Each week brings a new challenge for our area.  Recently we began receiving reports that local property owners were being told by contractors that they were responsible for cleanup of their own property – that BP was only cleaning up public lands.  We fought for these property owners by going to Unified Command to ask for help in how to address this problem and also by going before Secretary of Commerce, Gary Locke when he visited Mobile.  We have continued to ask for less dispersant to be used, which could have profound health impacts on our area and more focus on protection of our local shoreline, with cleanup as a secondary concern.  Our goal to prevent the oil from reaching the shore altogether is challenged by use of dispersants which drop the oil throughout the entire water column, making the boom useless as a last line of resort to protect our shores.  We are now watching large deep water fish and sharks coming into the shallow waters closer to shore in an attempt to flee the oil deep within the Gulf of Mexico.  This is just a preliminary effect, and we know there will be others.  It is our job to ensure that restoration efforts are discussed as soon as we can safely begin to restore our resources.

Another concern for us is how to fill in the gaps for water and air quality testing in our area.  Some days the smell of oil is strong, and we open our doors to the overwhelming odor of kerosene hanging in the air.  We know that in Alaska there were greatly increased incidents of cancer in the years following the Exxon Valdez spill.  Mobile Baykeeper wishes to ensure that we are testing both the air and water quality to ensure that our residents are safe.  We want transparency by BP, our state agencies charged with protecting the environment and our health, and our government.  But, most importantly, we want the oil to stop flowing into our waterways.  Without an end point, it is difficult to know what we are up against.

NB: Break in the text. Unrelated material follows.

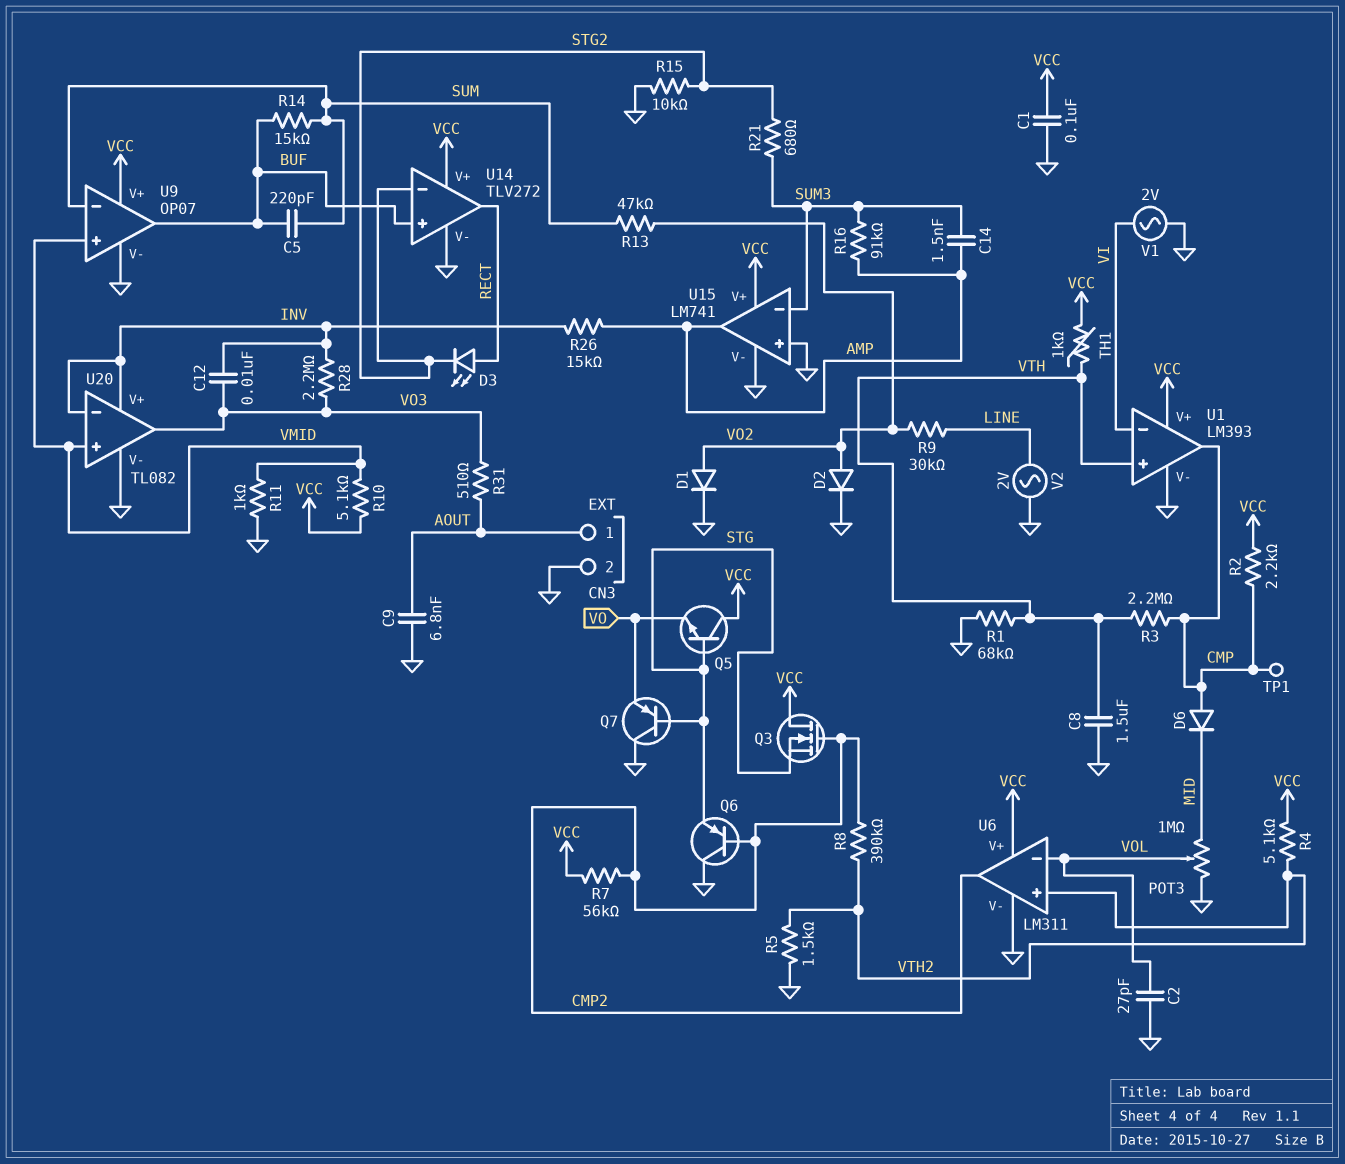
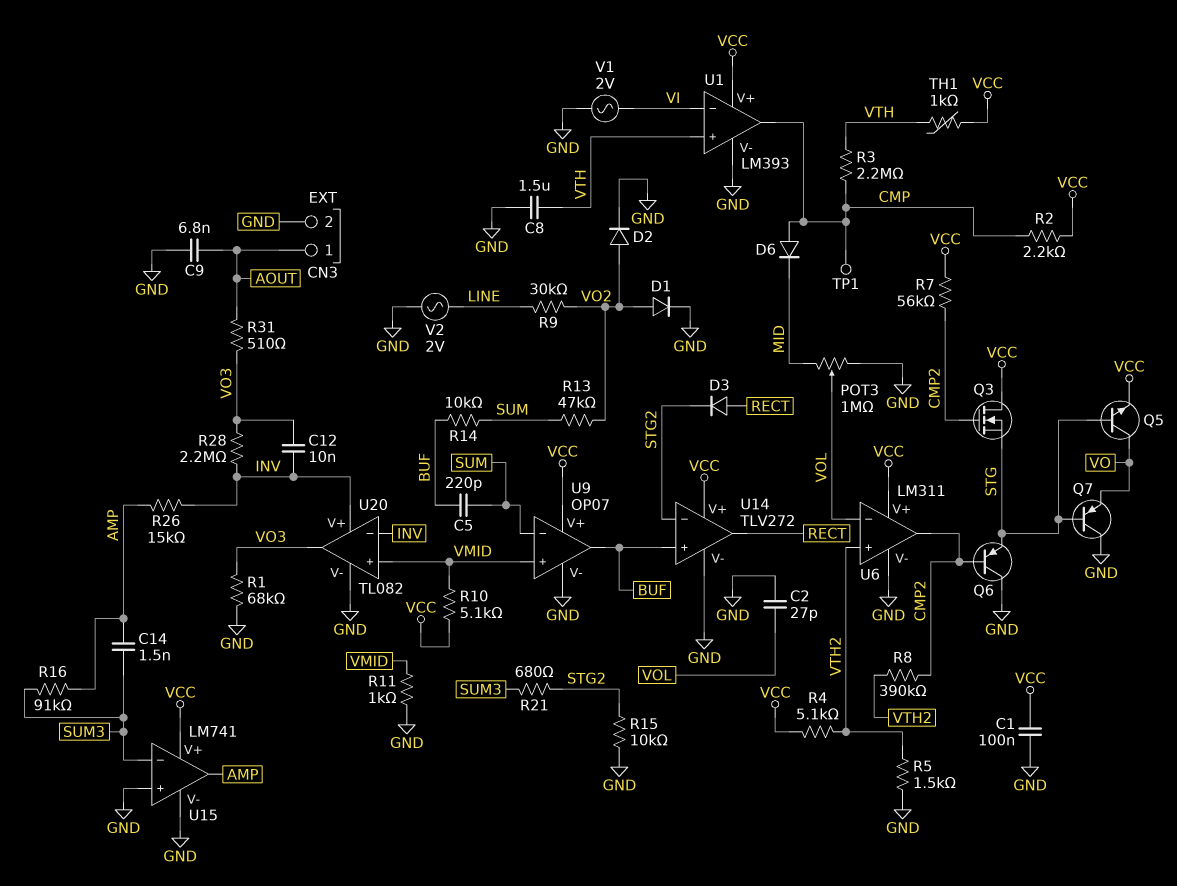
D3: LED (A RECT, K STG2) -> diode (A RECT, K STG2)
Q5: NPN (B STG, C VCC, E VO) -> NPN (B STG, C VO, E VCC)
R1: 68k (GND, VTH) -> 68k (GND, VO3)
R14: 15k (BUF, SUM) -> 10k (BUF, SUM)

Mobile Baykeeper’s message for years has been that you can’t have a healthy economy without a healthy environment; that the two go hand in hand.  Watching barrel after barrel of oil seep into the Gulf of Mexico, and the over 800,000 gallons of toxic dispersants added to the mix is beyond our worst nightmare.  This disaster is destroying the waterways and our regional economy along with it.  The oyster processing plants in Bayou La Batre shut down weeks ago, leaving hundreds in South Alabama out of work.  As oil made its way onto Alabama’s beaches, it not only destroyed our tourism industry but our fisheries and our hope that things will be better anytime soon.  This week, the shrimp boats on Dauphin Island brought up net after net of oil from the bottom of the Mississippi Sound, effectively killing the last of our shrimp industry.  Families all along the Gulf Coast, some of whom have passed down their family businesses for generations are now watching in horror without any real hope that they will be able to resume business – perhaps for years.

As we began to see oil making its way toward Alabama, Mobile Baykeeper was also planning its largest fundraiser of the year, a triathlon, which includes a swim in Mobile Bay.  We had racers calling our office daily to see if the swim was on.  We knew we had to ensure their health and anxiously awaited tests which would tell us if the water was safe to swim in.  The Friday before the event, one of our Field observers called with a report that she thought she had found oil in Mobile Bay, close to the area where the swim would occur.  There was also the strong odor of oil in the air, and we called in the EPA to test the air quality to ensure the safety of the racers.  We called officials from every state agency charged with protecting our health, to get water quality testing results and to ask for advice on how to proceed.  When all of the tests came back fine, as a last line of defense, we sent out the Mobile Baykeeper boat, armed with one of our board members and a Waterkeeper from another area of Alabama to check out the water south of us to make sure we were safe to proceed.  The morning of the race, when the gun went off and swimmers began to pour into Mobile Bay, it felt like a victory.  We know it may be our last race for quite some time where it is safe to swim in the bay we know and love, but this year we celebrated as we beat the oil on race day.  We all hope we can beat it in the end.